DESCRIPTION OF THE TASK:
Lines with "London": pull these out of the listing below.

MATERIAL SUPPLIED:
========================================================================

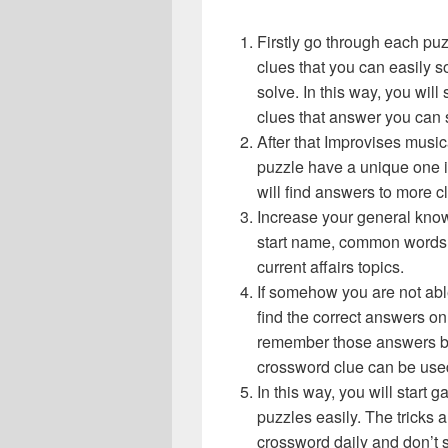
Firstly go through each pu
clues that you can easily s
solve. In this way, you will
clues that answer you can 
After that Improvises musi
puzzle have a unique one i
will find answers to more 
Increase your general know
start name, common words,
current affairs topics.
If somehow you are not abl
find the correct answers on 
remember those answers be
crossword clue can be use
In this way, you will start
puzzles easily. The tricks a
crossword daily and don’t 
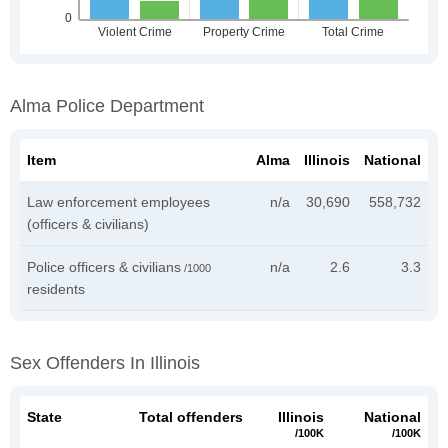
Alma Police Department
Item
Alma
Illinois
National
Law enforcement employees
n/a
30,690
558,732
(officers & civilians)
Police officers & civilians
n/a
2.6
3.3
/1000
residents
Sex Offenders In Illinois
State
Total offenders
Illinois
National
/100K
/100K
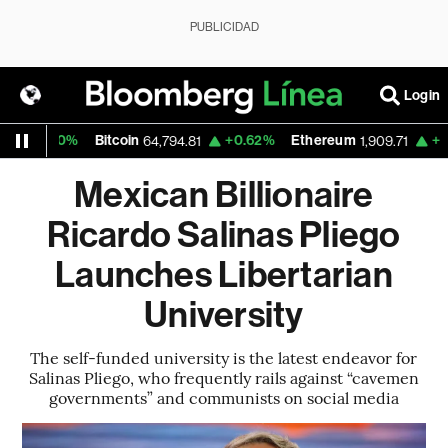
PUBLICIDAD
Login
0%
Bitcoin
+0.62%
Ethereum
+0.20%
N
64,794.81
1,909.71
Mexican Billionaire
Ricardo Salinas Pliego
Launches Libertarian
University
The self-funded university is the latest endeavor for
Salinas Pliego, who frequently rails against “cavemen
governments” and communists on social media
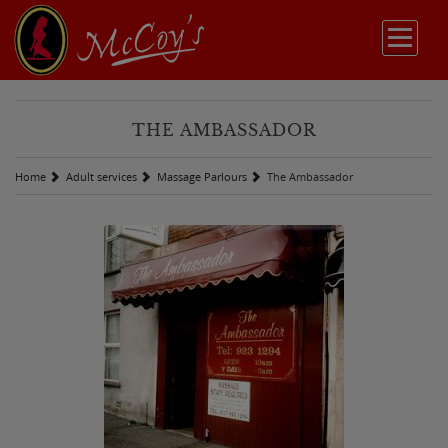
THE AMBASSADOR
Home
Adult services
Massage Parlours
The Ambassador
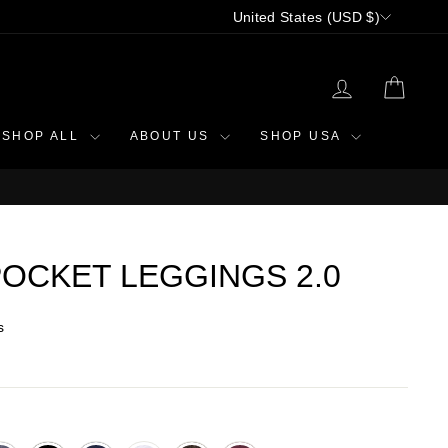
CURRENCY
United States (USD $)
LOG IN
CAR
SHOP ALL
ABOUT US
SHOP USA
OCKET LEGGINGS 2.0
s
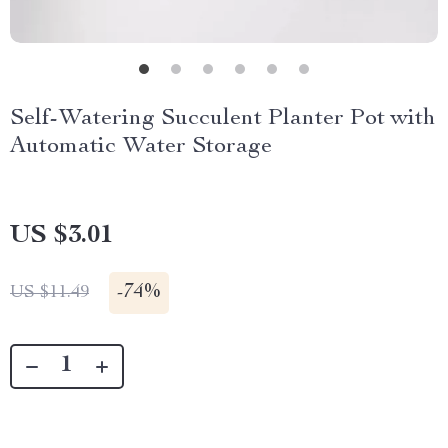
Self-Watering Succulent Planter Pot with
Automatic Water Storage
US $3.01
-
74%
US $11.49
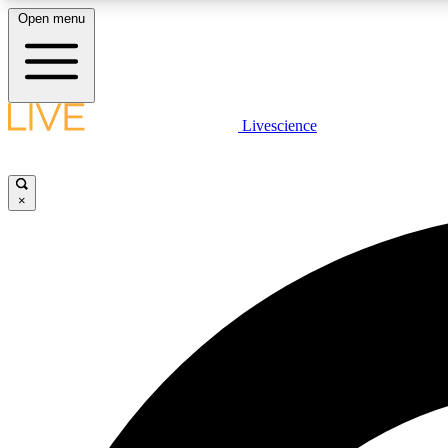
Open menu
Livescience
LIVE SCIENCE PLUS
Get started to get free access to selected news stories, receive
our daily newsletter, post comments, play games and earn
×
badges.
JOIN FREE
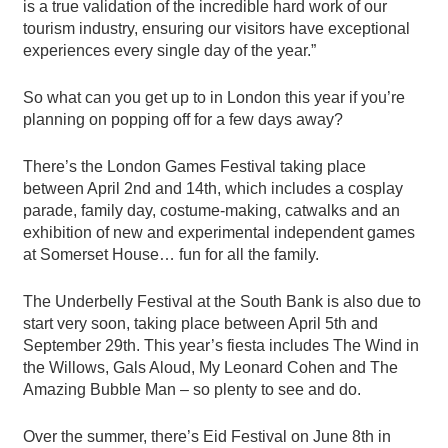
is a true validation of the incredible hard work of our
tourism industry, ensuring our visitors have exceptional
experiences every single day of the year.”
So what can you get up to in London this year if you’re
planning on popping off for a few days away?
There’s the London Games Festival taking place
between April 2nd and 14th, which includes a cosplay
parade, family day, costume-making, catwalks and an
exhibition of new and experimental independent games
at Somerset House… fun for all the family.
The Underbelly Festival at the South Bank is also due to
start very soon, taking place between April 5th and
September 29th. This year’s fiesta includes The Wind in
the Willows, Gals Aloud, My Leonard Cohen and The
Amazing Bubble Man – so plenty to see and do.
Over the summer, there’s Eid Festival on June 8th in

========================================================================

EXERCISE RESULT:
So what can you get up to in London this year if you’re
There’s the London Games Festival taking place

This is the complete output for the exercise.